3. The clinical record of Pt # 2 was reviewed on 10/5/2020. Pt #2 presented to the ED (emergency department) on 9/14/2020 at 7:23 AM, with an admitting diagnosis of seizures.

- Pt #2's Fall Risk Assessment, documented by E #3 (dated 9/14/2020 at 10:00 AM), indicated that Pt #2's fall risk score was 70 (high risk).

- A Nurse's Note (dated 9/14/2020 at 3:00 PM), included, "Restraints applied pt keeps getting up from bed."

- Restraint/Initiation/Notifications (dated 9/14/2020 at 4:00 PM), indicated that right and left wrist restraints and a vest restraint were applied to the patient. The reason for the application of the restraint was to prevent unintentional injury or harm.
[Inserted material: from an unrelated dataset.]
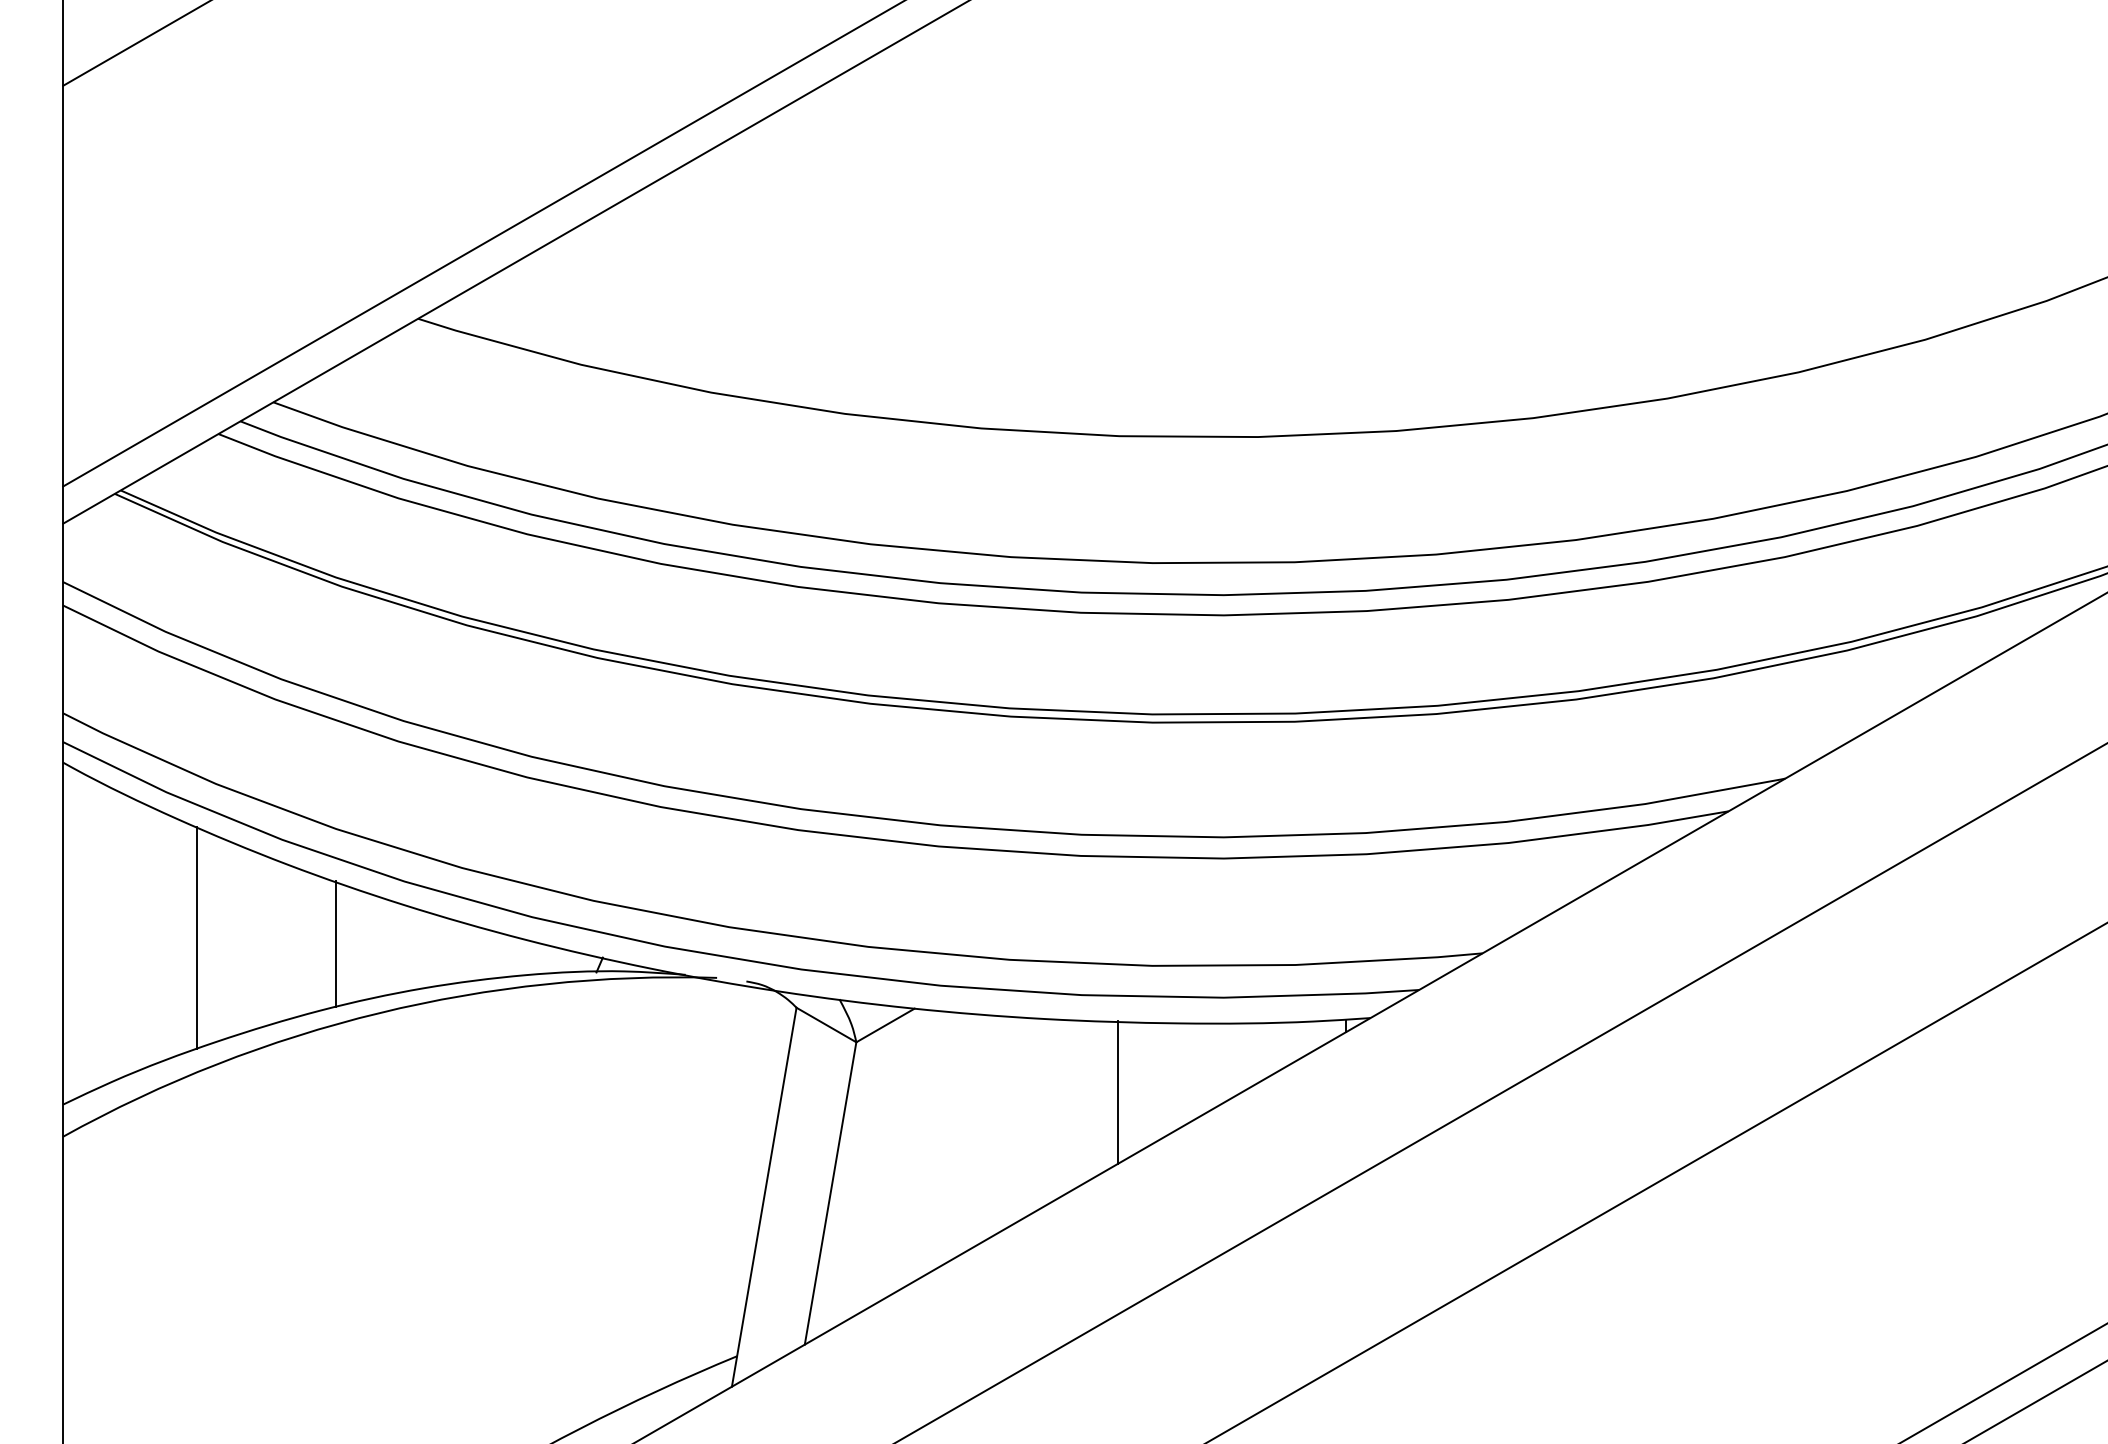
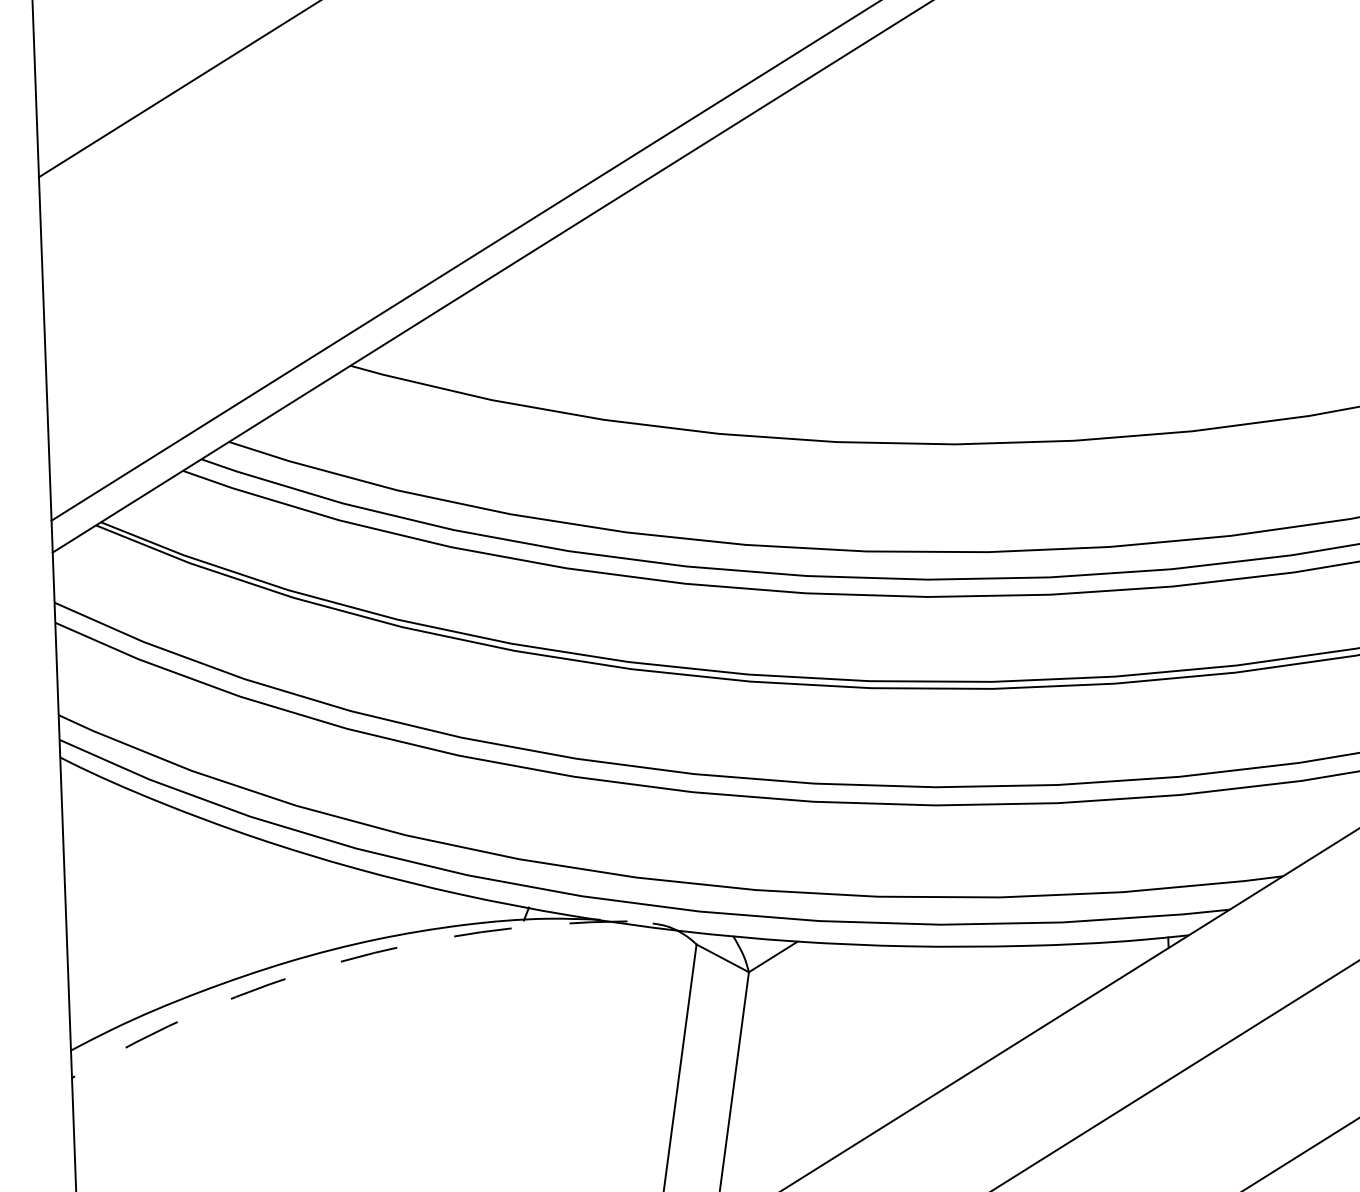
line: (197, 938) -> (180, 903), removed
line: (335, 944) -> (299, 904), removed
arc: (379, 1013) -> (339, 962), solid -> dashed
line: (1118, 1092) -> (975, 1007), removed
- The Progress Note, documented by the Physician Assistant (PA #1), dated 9/15/2020 at 9:03 AM, included, " ...Had two seizures yesterday lasting around 10 seconds per RN [registered nurse]. Also had unwitnessed fall yesterday, found on the ground next to his bed. Now in restraints ..."
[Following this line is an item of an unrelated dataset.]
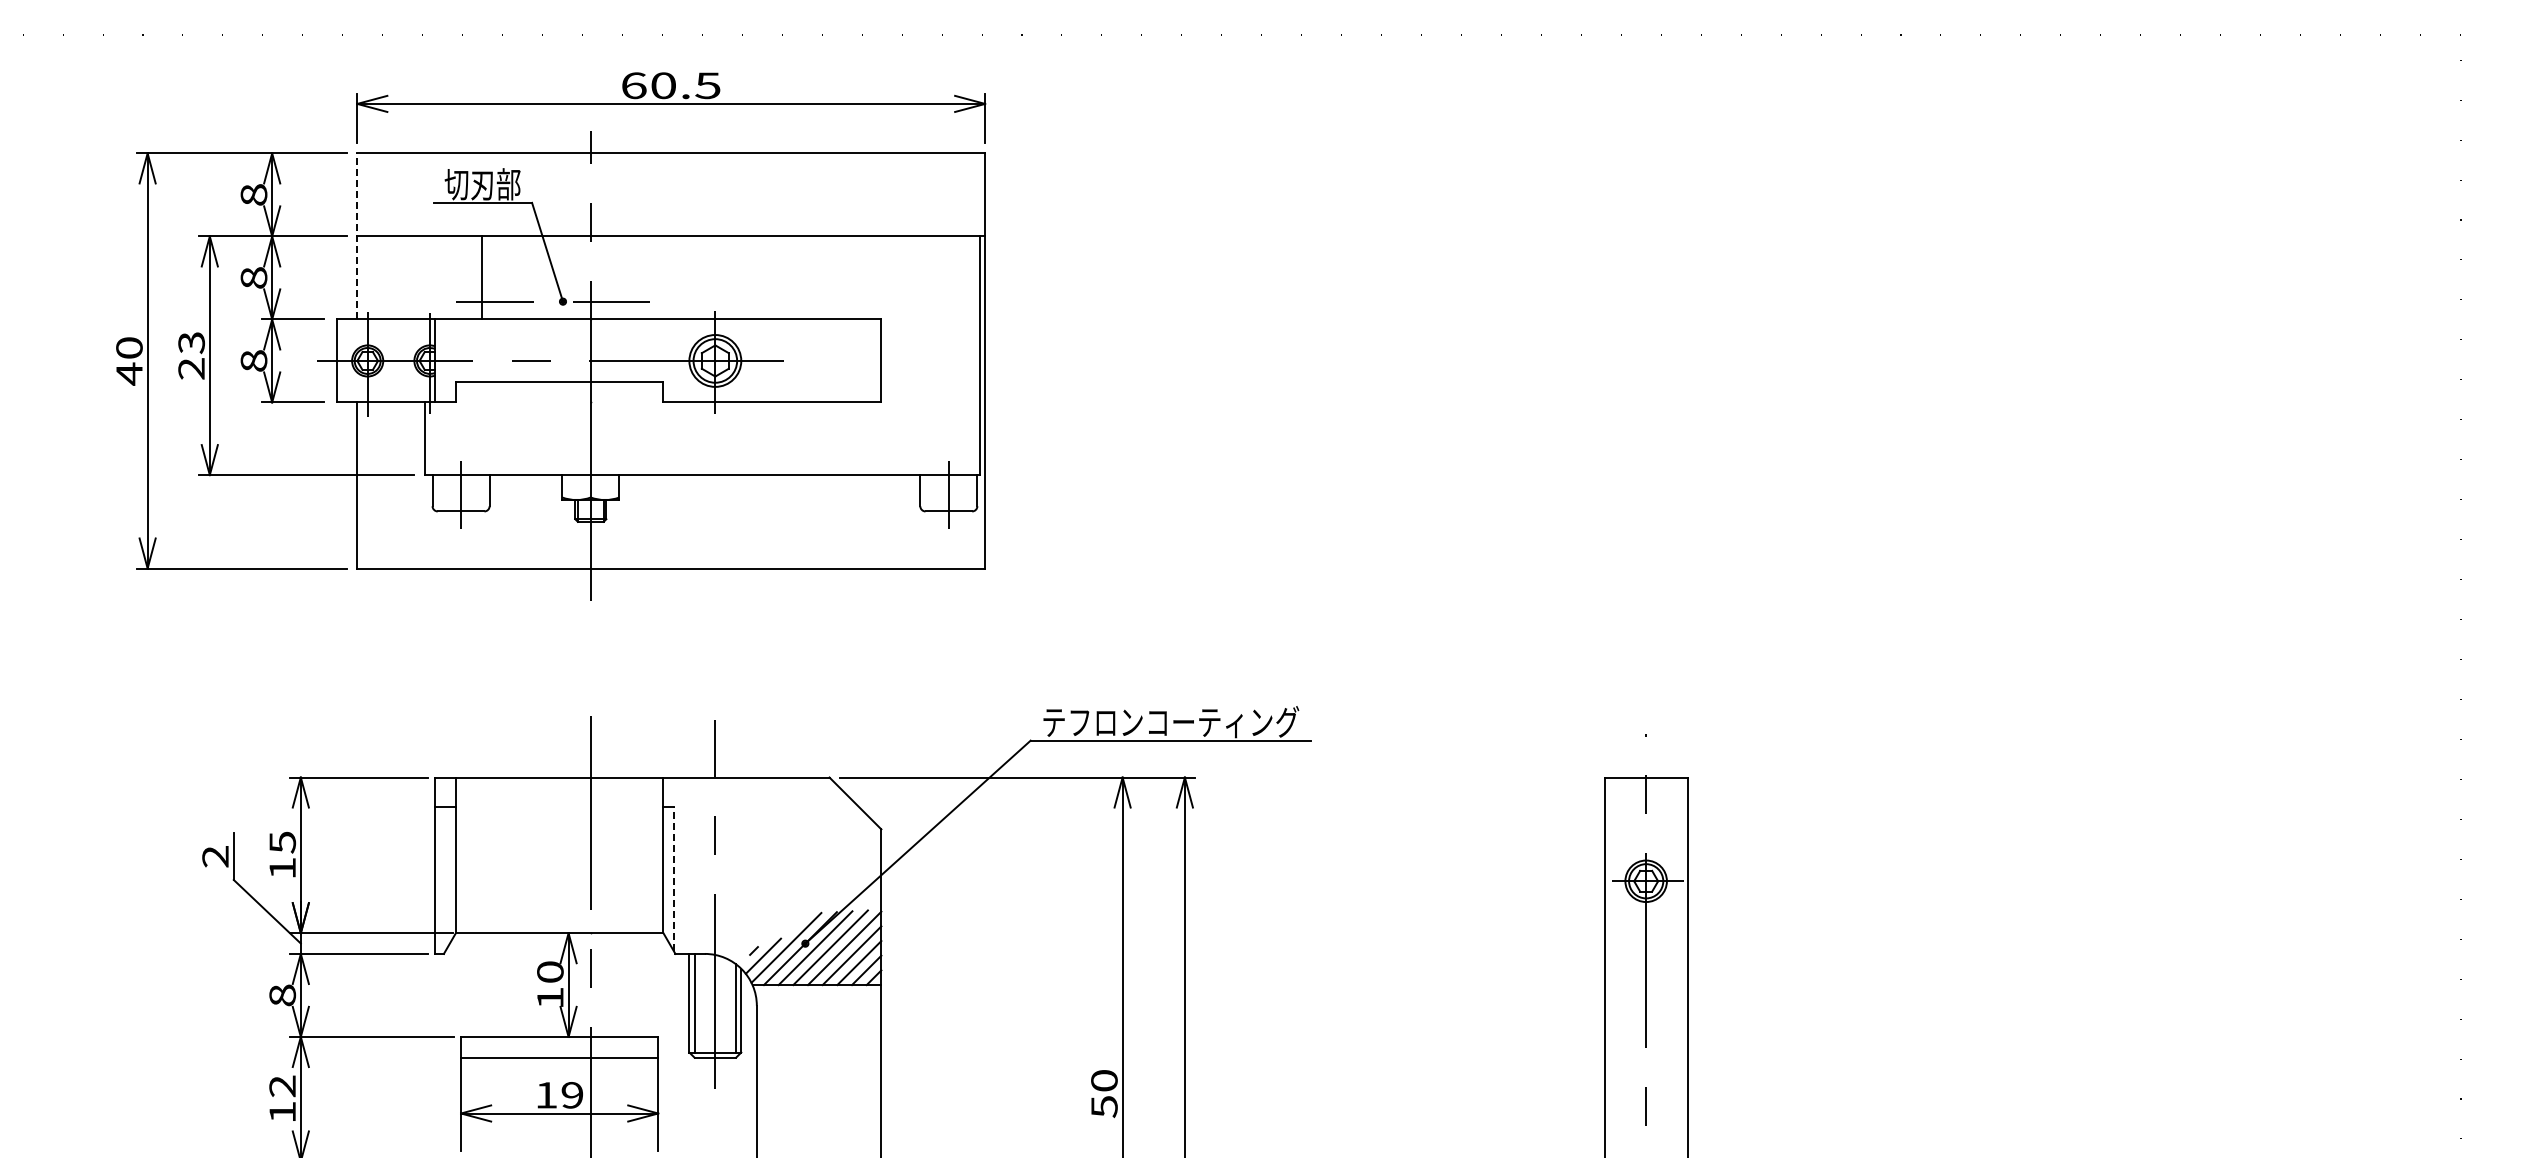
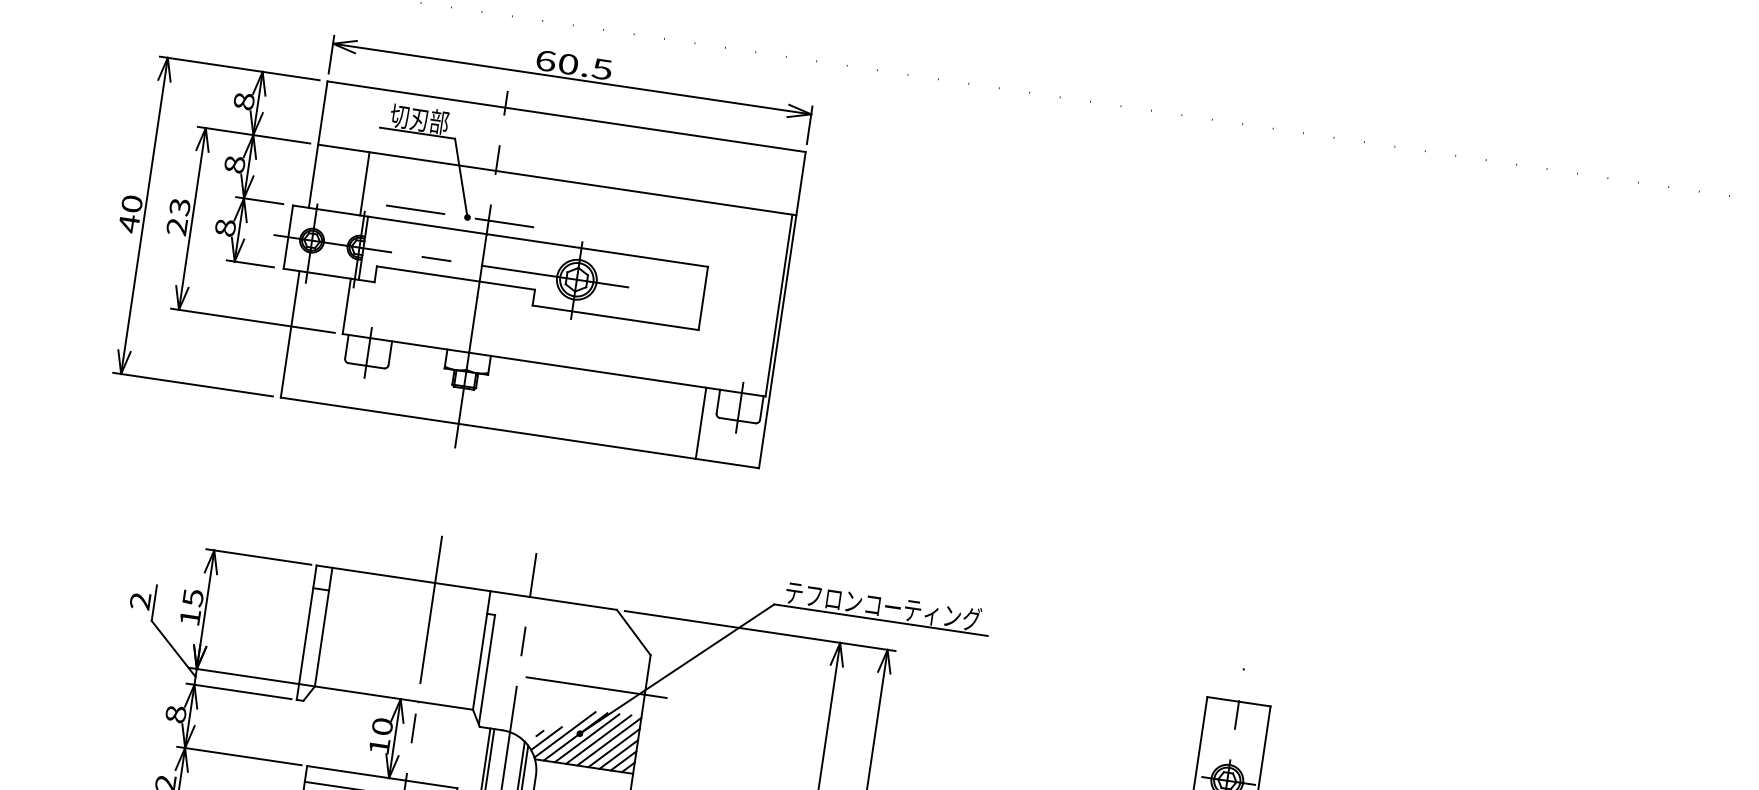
line: (357, 235) -> (318, 143), dashed -> solid
line: (481, 277) -> (364, 183), moved
line: (902, 521) -> (701, 423), added
line: (673, 879) -> (486, 670), dashed -> solid
line: (817, 881) -> (596, 687), added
The clinical record indicated that no less restrictive methods, including a safety attendant, were attempted prior to placing Pt, #2 in restraints.

4. On 10/7/2020 at 8:50 AM, an interview was conducted with the Medical/Surgical Registered Nurse (E#3/nurse caring for Pt #2 on the unit). E #3 stated that Pt #2 came in due to seizures and had two witnessed seizures on the unit. Pt #2 stated that the patient was attempting to get out of bed and fell. E #3 stated that she placed wrists restraints and a vest restraint on Pt. #2 at some time between 3:00 PM and 4:00 PM. E #3 stated that Pt #2 did not have a sitter (PSA). E #3 stated that with Pt #2 being a high risk for falls, a sitter would have been warranted. E #3 stated that it is not standard practice to restrain a patient with seizures.

5. On 10/6/2020 at 10:30 AM, an interview was conducted with the Medical/Surgical Unit Manager (E #8). E #8 stated that the least restrictive measures should be attempted prior to initiating a restraint. E #8 stated that if restraints are used, the least restrictive device should be used first. E#8 listed the order from least to most restrictive restraints as mitts (not tied to the bed), wrist restraints, and then Posey vest (most restrictive). E #8 stated that restraining a patient with a Posey Vest, while they are having seizures, could cause serious harm by restricting their breathing. E #8 stated that if a patient is on seizure and fall precautions, they should have a sitter. E #8 stated that the nurses should call the House Supervisor to request a sitter.

PATIENT RIGHTS: RESTRAINT OR SECLUSION

Tag No.: A0188

Based on document review and interview, it was determined that for 1 of 4 (Pt #2) clinical records reviewed for restraints, the Hospital failed to ensure that patients in restraints were monitored at least every two hours, as required.

Findings include:

1. The Hospital's policy titled, "Restraint Policy", (revision date 1/2019), was reviewed on 10/6/2020, and required, "Monitoring and assessment will consist of safety checks...Non-violent, non-self destructive: 1. The patient shall be monitored at regular intervals, at least 2 hours, to be determined consistent with physician orders and/or patient condition..."

2. The clinical record of Pt # 2 was reviewed on 10/5/2020. Pt #2 presented to the ED (emergency department) on 9/14/2020 at 7:23 AM, with an admitting diagnosis of seizures.

- Restraint/Initiation/Notifications (dated 9/14/2020 at 4:00 PM), indicated that right and left wrist restraints and a vest restraint were applied to the patient. The reason for the application of the restraints was to prevent unintentional injury or harm. The record indicated that Pt. #2 remained in restraints until 9/17/2020 at 4:00 PM.

- Pt #2's clinical record lacked documentation of restraint assessments and/or monitoring from 9/16/2020 at 6:00 PM through 9/17/2020 at 8:00 AM (14-hour time frame).

3. On 10/6/2020 at 10:30 AM, an interview was conducted with the Medical/Surgical Unit Manager (E #8). E #8 stated that the nursing staff are required to do assessments on patients in non-violent restraints every two hours.

4. On 10/7/2020 at 8:50 AM, an interview was conducted with a Medical/Surgical Registered Nurse. E #3 stated that restraint documentation should be done every two hours for non-violent restraints.